Court exonerates SON over importation of Sugar unfortified with vitamin A

The Court of Appeal sitting in Abuja recently dismissed the appeal filed by Sunshine Chemical Development Company Limited against the Standards Organisation of Nigeria (SON) claiming that SON had acted in bad faith in rejecting the company’s application to import sugar unfortified with Vitamin A.

Dissatisfied with the ruling of Justice B. F. M. Nyako of the Federal High Court, Abuja that SON had merely acted pursuant to the lawful directives of its supervising Ministry and in accordance with the Vitamin-A Food Fortification Regulations of 2005, in denying the application of the said to import sugar unfortified with Vitamin A into the country. Sunshine Chemical Development Company Limited had gone to the Court of Appeal seeking to overturn the judgment.

The appellate court, in a decision by a 3-man panel of Justices led by Justice Biobele Abraham Georgewil, held that SON acted neither in bad faith nor outside the scope and limits of its powers under the enabling statute, regulations and directives from its supervisory Ministry.

The Court of Appeal also held that the company’s cause of action was undoubtedly and irredeemably statute barred by the virtue and operations of the provisions of Section 2(a) of the Public Officers Protection Act, LFN 2004. The case was dismissed for being statute barred.

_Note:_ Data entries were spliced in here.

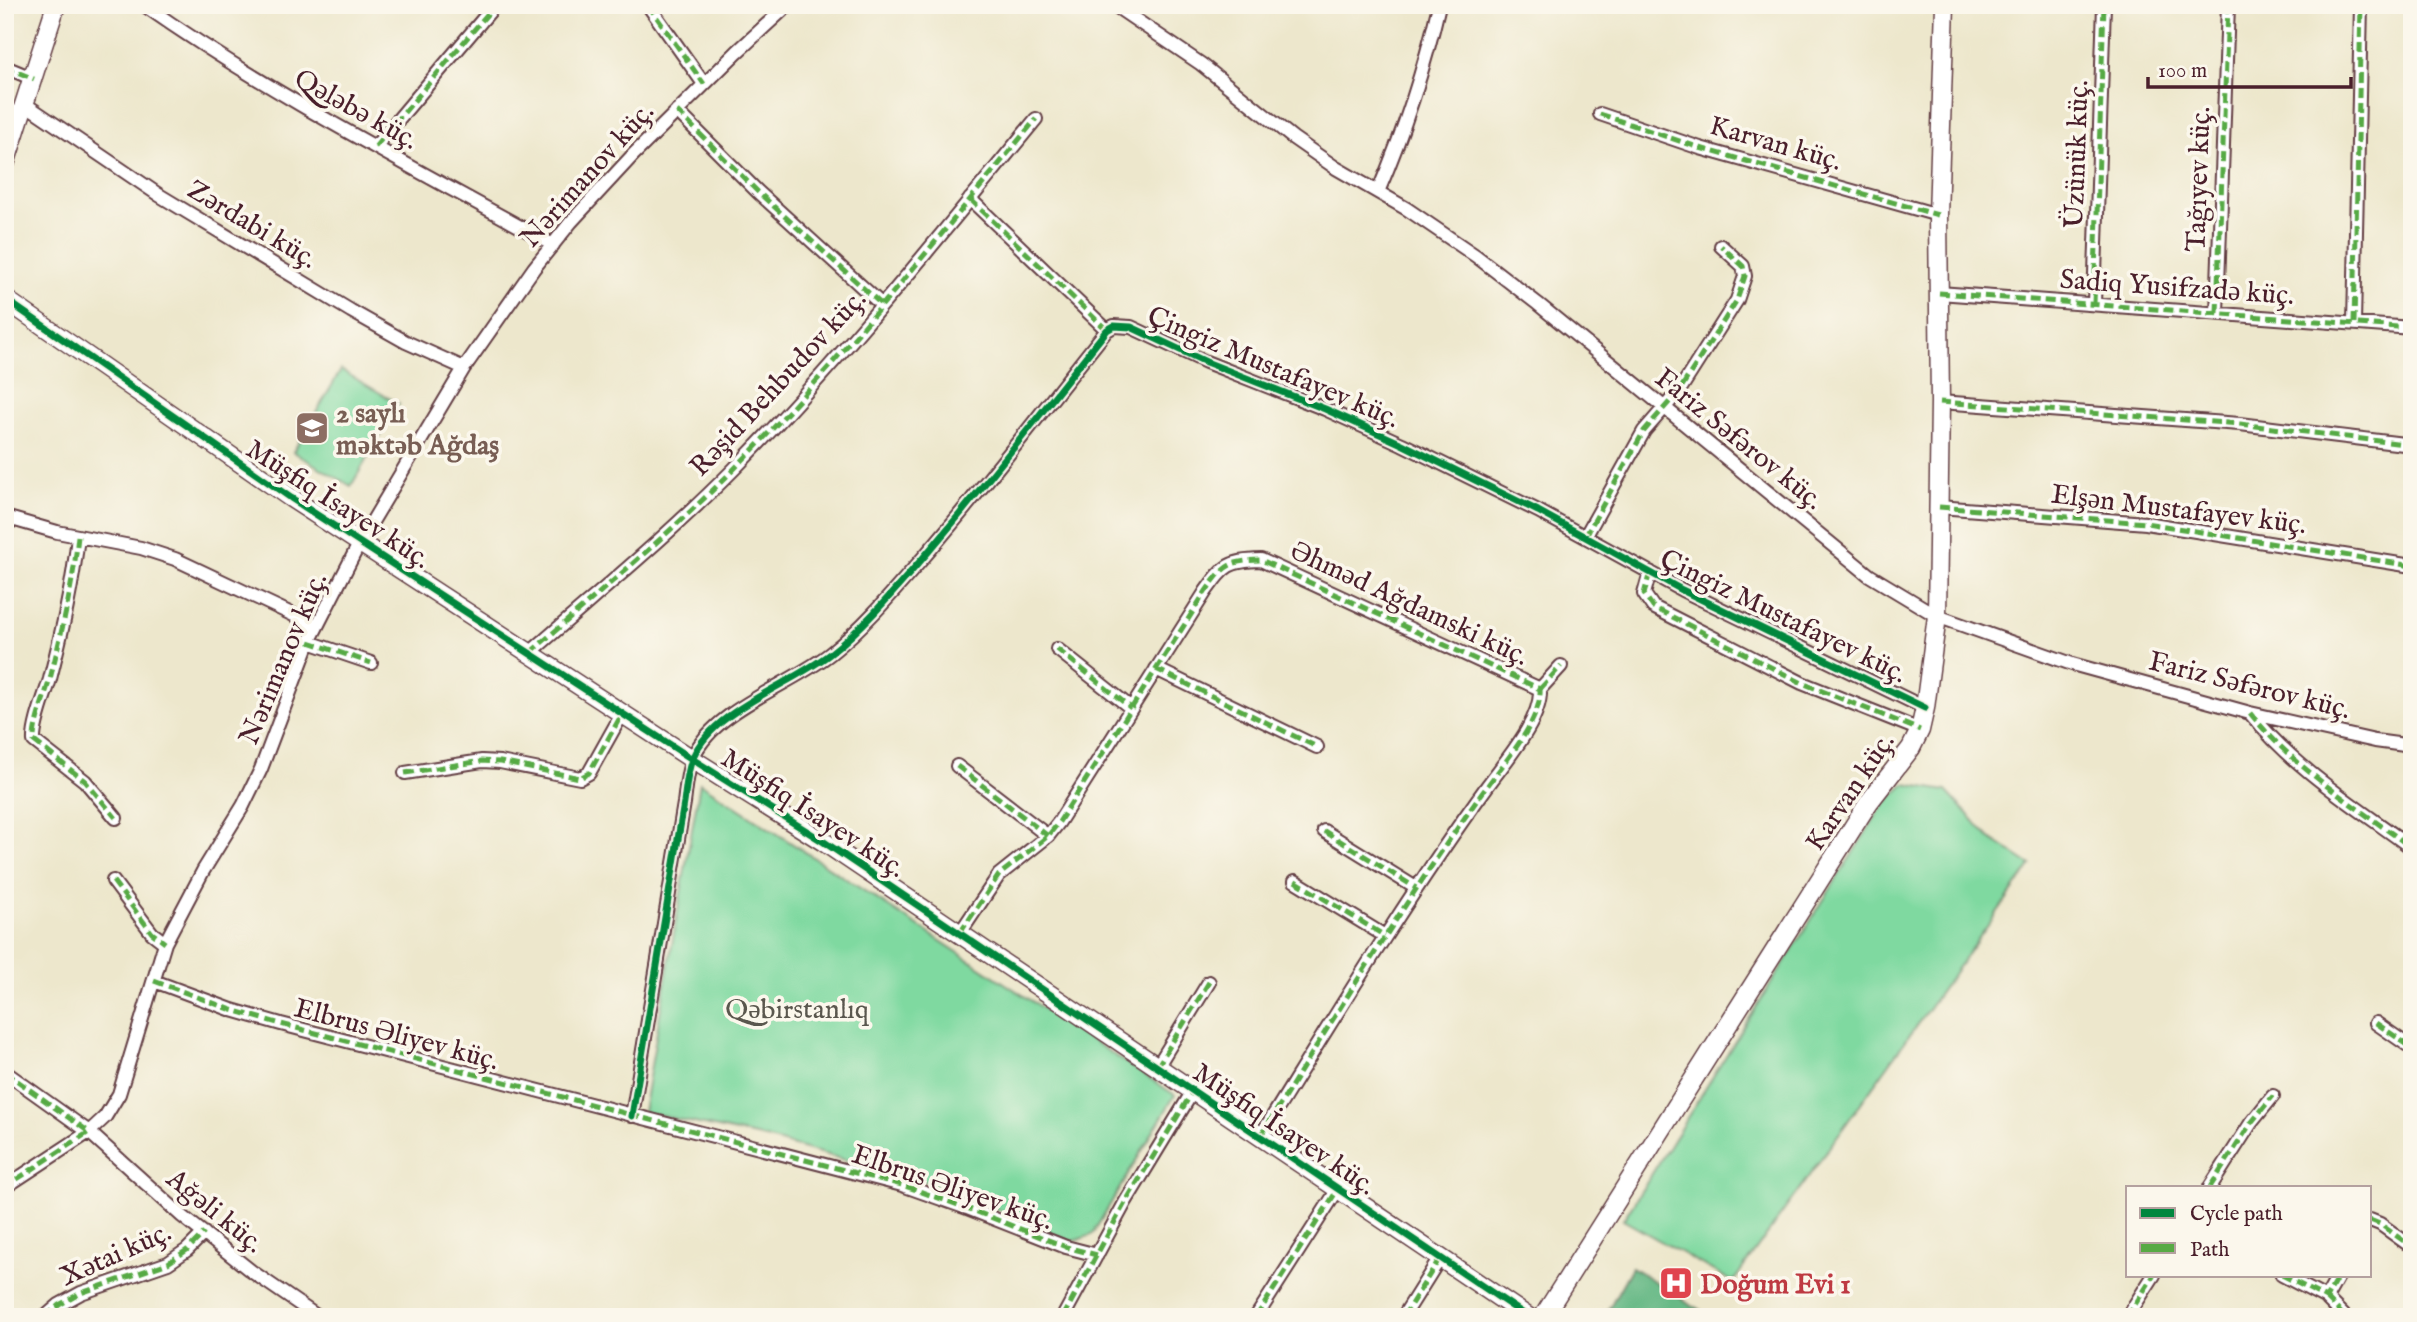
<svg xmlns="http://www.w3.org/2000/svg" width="2417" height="1322" font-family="'IM FELL English',serif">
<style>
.green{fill:#7fd9a0;stroke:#647c66;stroke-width:2}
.forest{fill:#67b986;stroke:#586c58;stroke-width:2}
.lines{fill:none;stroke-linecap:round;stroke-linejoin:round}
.street-casing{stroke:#623d43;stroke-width:16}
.secondary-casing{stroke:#623d43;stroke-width:21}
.street{stroke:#fff;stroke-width:12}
.secondary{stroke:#fff;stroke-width:18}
.quiet{stroke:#57aa44;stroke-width:5;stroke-dasharray:10 5;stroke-linecap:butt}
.cycleway-casing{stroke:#fbf7ec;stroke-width:11}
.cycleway{stroke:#00873e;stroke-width:7}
.labels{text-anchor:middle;stroke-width:7;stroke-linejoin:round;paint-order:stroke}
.street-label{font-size:28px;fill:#4a1f2b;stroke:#fbf7ec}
.education-label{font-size:28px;font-weight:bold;fill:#785e54;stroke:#fbf7ec;text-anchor:start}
.park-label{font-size:28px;fill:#5a574e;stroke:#fbf7ec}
.health-label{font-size:28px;font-weight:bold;fill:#be3a42;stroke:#fbf7ec;text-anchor:start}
</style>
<rect width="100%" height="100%" fill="#fbf7ec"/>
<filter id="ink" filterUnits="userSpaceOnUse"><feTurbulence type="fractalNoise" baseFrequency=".0143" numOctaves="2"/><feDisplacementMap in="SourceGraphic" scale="14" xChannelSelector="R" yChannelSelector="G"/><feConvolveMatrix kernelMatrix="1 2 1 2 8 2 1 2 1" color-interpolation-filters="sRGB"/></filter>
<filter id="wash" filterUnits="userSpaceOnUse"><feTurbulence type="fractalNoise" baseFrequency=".00686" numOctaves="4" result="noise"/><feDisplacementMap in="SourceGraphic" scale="28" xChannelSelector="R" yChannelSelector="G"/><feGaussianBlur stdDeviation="1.57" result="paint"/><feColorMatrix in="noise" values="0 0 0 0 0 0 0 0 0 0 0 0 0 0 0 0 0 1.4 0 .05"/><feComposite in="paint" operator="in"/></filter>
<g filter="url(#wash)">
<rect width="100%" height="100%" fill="#ede7cc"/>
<!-- green -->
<path class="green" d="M 341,370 L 399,404 L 351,486 L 293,452 Z
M 700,783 L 1175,1095 L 1092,1235 L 1071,1242 L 952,1189 L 765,1138 L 643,1112 Z
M 1905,784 L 1946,791 L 1989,837 L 2031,865 L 1733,1282 L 1623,1220 L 1883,805 Z"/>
<!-- forest -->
<path class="forest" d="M 1632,1267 L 1711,1317 L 1604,1317 Z"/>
</g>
<g filter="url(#ink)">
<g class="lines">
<!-- street casing -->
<g class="street-casing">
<path id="street" d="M 144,5 C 273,96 415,168 553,245
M 648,5 L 704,84
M 1114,5 L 1201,64 L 1293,138 L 1336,168 L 1407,209 L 1476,256 L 1538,304 L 1869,575 L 1937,616 L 2072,664 L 2250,713 L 2375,741 L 2412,746
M 5,67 L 34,79
M 25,104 L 159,195 L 351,311 L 406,342 L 464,368
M 677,111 L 758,192 L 882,305
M 1600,114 L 1700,148 L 1938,215
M 375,147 L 495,5
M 1378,192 C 1404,131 1424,70 1439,5
M 970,199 L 1107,330
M 1939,293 L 2412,328
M 2094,304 L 2104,5
M 2217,313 L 2228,5
M 2354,323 L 2361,5
M 1940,402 L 2240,424 L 2412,445
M 1939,507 L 2146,523 L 2412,566
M 5,517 L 57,532 L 141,548 L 175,559 L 317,626
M 78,536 C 73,585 62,631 50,679 C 45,696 33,725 34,741 L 85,781 L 116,818
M 1585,537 L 1644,431 L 1679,391 L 1737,300 L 1745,276 L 1743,266 L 1721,246
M 1650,572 L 1644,594 L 1653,607 L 1802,683 L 1920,730
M 309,642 L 371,663
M 1057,649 L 1131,708
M 530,653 C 598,593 670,534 734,469 C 842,359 938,238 1036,119
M 1156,669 L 1317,747
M 1540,689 L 1561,666
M 2250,713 C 2294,768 2355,806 2412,848
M 957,766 L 1048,836
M 405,773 L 482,761 L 500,762 L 580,778 L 589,773 L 622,714
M 1324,831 L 1416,888
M 113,881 L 152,933 L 165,943
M 1295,881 L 1385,936
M 960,933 L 999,875 L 1048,836 L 1059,822 L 1206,591 C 1225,565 1228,561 1261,560 L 1540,689 C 1542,720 1506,760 1488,785 C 1406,898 1334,1018 1260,1137
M 154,981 L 232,1010 L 281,1024 L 902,1185 L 967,1208 L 1066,1247 L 1097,1255
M 2376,1023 L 2412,1048
M 1157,1067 L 1209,982
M 5,1072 L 89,1132 L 182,1216 L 251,1271 L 318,1317
M 632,1116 L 684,803 C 686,789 687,770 693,757 C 714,709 791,685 831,653 C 865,626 895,590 923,558 C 987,484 1046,406 1107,330 L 1114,326 L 1131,327 L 1206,362 L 1325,409 L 1402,444 L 1538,511 L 1682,590 L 1925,708
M 5,1187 L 89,1132 L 105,1117 L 119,1094 L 165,943 L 203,871 L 243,806 L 261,769 L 309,642 L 360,542 L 464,368 L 534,268 L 571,222 L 634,154 L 737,52 L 788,5
M 2210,1187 L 2251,1123 L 2273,1096
M 2370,1220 L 2380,1224 L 2412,1247
M 2282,1275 L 2326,1298 L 2339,1275
M 2326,1298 L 2345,1317
M 45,1317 L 59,1305 L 81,1293 L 168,1263 L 187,1250 L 204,1233
M 1063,1317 L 1126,1201 L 1193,1091
M 1256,1317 L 1338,1189
M 1403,1317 L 1440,1258
M 2127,1317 L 2154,1275"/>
</g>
<!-- secondary casing -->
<g class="secondary-casing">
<path id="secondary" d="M 5,164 L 56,5
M 5,299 L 291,498 L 692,759 L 824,842 L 1528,1317
M 1543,1317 L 1869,802 L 1911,748 L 1920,730 L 1925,708 L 1937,616 L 1940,402 L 1938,215 L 1945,5"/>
</g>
<!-- street -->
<use href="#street" class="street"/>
<!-- secondary -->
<use href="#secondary" class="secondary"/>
<!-- quiet -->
<path class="quiet" d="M 648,5 L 704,84
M 5,67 L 34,79
M 677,111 L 758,192 L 882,305
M 1600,114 L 1700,148 L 1938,215
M 375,147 L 495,5
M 970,199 L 1107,330
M 1939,293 L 2412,328
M 2094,304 L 2104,5
M 2217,313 L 2228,5
M 2354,323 L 2361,5
M 1940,402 L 2240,424 L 2412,445
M 1939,507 L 2146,523 L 2412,566
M 78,536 C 73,585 62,631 50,679 C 45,696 33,725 34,741 L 85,781 L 116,818
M 1585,537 L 1644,431 L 1679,391 L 1737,300 L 1745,276 L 1743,266 L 1721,246
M 1650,572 L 1644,594 L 1653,607 L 1802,683 L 1920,730
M 309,642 L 371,663
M 1057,649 L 1131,708
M 530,653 C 598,593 670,534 734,469 C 842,359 938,238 1036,119
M 1156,669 L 1317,747
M 1540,689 L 1561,666
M 2250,713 C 2294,768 2355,806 2412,848
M 957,766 L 1048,836
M 405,773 L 482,761 L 500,762 L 580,778 L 589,773 L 622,714
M 1324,831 L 1416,888
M 113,881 L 152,933 L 165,943
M 1295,881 L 1385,936
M 960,933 L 999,875 L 1048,836 L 1059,822 L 1206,591 C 1225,565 1228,561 1261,560 L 1540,689 C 1542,720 1506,760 1488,785 C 1406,898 1334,1018 1260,1137
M 154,981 L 232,1010 L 281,1024 L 902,1185 L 967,1208 L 1066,1247 L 1097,1255
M 2376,1023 L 2412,1048
M 1157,1067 L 1209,982
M 5,1072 L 89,1132 L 5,1187
M 2210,1187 L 2251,1123 L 2273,1096
M 2370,1220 L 2380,1224 L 2412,1247
M 2282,1275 L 2326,1298 L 2339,1275
M 2326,1298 L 2345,1317
M 45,1317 L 59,1305 L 81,1293 L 168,1263 L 187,1250 L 204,1233
M 1063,1317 L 1126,1201 L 1193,1091
M 1256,1317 L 1338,1189
M 1403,1317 L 1440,1258
M 2127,1317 L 2154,1275"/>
<!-- cycleway casing -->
<g class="cycleway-casing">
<path id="cycleway" d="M 5,299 L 291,498 L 692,759 L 824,842 L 1528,1317
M 632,1116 L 684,803 C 686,789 687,770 693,757 C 714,709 791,685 831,653 C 865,626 895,590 923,558 C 987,484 1046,406 1107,330 L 1114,326 L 1131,327 L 1206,362 L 1325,409 L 1402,444 L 1538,511 L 1682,590 L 1925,708"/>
</g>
<!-- cycleway -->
<use href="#cycleway" class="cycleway"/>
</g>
</g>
<!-- icons -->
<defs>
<g id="school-square" transform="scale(1.75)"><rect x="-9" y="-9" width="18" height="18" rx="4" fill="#8d6e63" stroke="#fbf7ec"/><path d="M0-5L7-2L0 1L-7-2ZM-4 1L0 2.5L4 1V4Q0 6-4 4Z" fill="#fff"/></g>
<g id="hospital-square" transform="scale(1.75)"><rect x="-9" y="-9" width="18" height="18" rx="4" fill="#e0444e" stroke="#fbf7ec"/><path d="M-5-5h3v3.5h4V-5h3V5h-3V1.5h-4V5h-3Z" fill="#fff"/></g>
</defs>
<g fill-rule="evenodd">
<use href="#school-square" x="312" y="428"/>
<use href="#hospital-square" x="1676" y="1283"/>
</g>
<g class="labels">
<!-- street labels -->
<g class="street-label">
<text transform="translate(357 108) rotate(29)" y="10">Qələbə küç.</text>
<text transform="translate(1776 142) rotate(16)" y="10">Karvan küç.</text>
<text transform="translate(2075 154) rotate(-88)" y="10">Üzünük küç.</text>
<text transform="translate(586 174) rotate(-48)" y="10">Nərimanov küç.</text>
<text transform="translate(2197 179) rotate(-88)" y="10">Tağıyev küç.</text>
<text transform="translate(253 223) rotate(31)" y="10">Zərdabi küç.</text>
<text transform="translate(2177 286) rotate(4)" y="10">Sadiq Yusifzadə küç.</text>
<text transform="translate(1274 366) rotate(23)" y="10">Çingiz Mustafayev küç.</text>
<text transform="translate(777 382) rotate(-47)" y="10">Rəşid Behbudov küç.</text>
<text transform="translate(1740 438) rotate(39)" y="10">Fariz Səfərov küç.</text>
<text transform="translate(339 503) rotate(33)" y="10">Müşfiq İsayev küç.</text>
<text transform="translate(2179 508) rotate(7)" y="10">Elşən Mustafayev küç.</text>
<text transform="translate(1410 602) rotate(25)" y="10">Əhməd Ağdamski küç.</text>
<text transform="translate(1784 615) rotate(26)" y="10">Çingiz Mustafayev küç.</text>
<text transform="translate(282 658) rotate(-67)" y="10">Nərimanov küç.</text>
<text transform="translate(2250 684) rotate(14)" y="10">Fariz Səfərov küç.</text>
<text transform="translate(1849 791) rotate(-56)" y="10">Karvan küç.</text>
<text transform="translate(814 812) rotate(33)" y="10">Müşfiq İsayev küç.</text>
<text transform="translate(397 1033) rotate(15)" y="10">Elbrus Əliyev küç.</text>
<text transform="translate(1285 1128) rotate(34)" y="10">Müşfiq İsayev küç.</text>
<text transform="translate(953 1186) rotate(19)" y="10">Elbrus Əliyev küç.</text>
<text transform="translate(216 1210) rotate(39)" y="10">Ağəli küç.</text>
<text transform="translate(115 1253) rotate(-24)" y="10">Xətai küç.</text>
</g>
<!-- education labels -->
<g class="education-label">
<text x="336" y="422">2 saylı<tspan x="336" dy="32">məktəb Ağdaş</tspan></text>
</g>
<!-- park labels -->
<g class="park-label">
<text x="797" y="1018">Qəbirstanlıq</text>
</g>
<!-- health labels -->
<g class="health-label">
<text x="1700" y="1293">Doğum Evi 1</text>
</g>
</g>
<!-- margin -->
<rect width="2417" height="1322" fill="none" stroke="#fbf7ec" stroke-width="28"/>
<!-- legend -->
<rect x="2126" y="1186" width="245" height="91" fill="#fbf7ec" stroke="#b4a19f" stroke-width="2"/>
<rect x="2140" y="1208" width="35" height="10" fill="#00873e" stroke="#b4a19f" stroke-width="2"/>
<text x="2190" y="1220" font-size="21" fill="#4a1f2b">Cycle path</text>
<rect x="2140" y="1243" width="35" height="10" fill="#57aa44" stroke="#b4a19f" stroke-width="2"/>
<text x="2190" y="1256" font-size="21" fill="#4a1f2b">Path</text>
<!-- scale -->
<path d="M2148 77v10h203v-10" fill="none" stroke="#4a1f2b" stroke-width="3.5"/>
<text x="2158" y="77" font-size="21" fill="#4a1f2b" stroke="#fbf7ec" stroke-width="5" paint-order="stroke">100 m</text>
</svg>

The spokesperson of the Standards Organisation of Nigeria, Mrs. Foluso Bolaji, explained that by virtue of the provisions of the Vitamin A Food Fortification Regulations of 2005, importation of sugar not fortified with Vitamin A without the leave of the Minister of Industry, Trade and Investment is prohibited.

According to Mrs. Bolaji, in 2005, Sunshine Chemical Development Company Limited applied for an approval from the Standards Organisation of Nigeria for the importation of 7,500 metric tonnes of sugar unfortified with Vitamin A.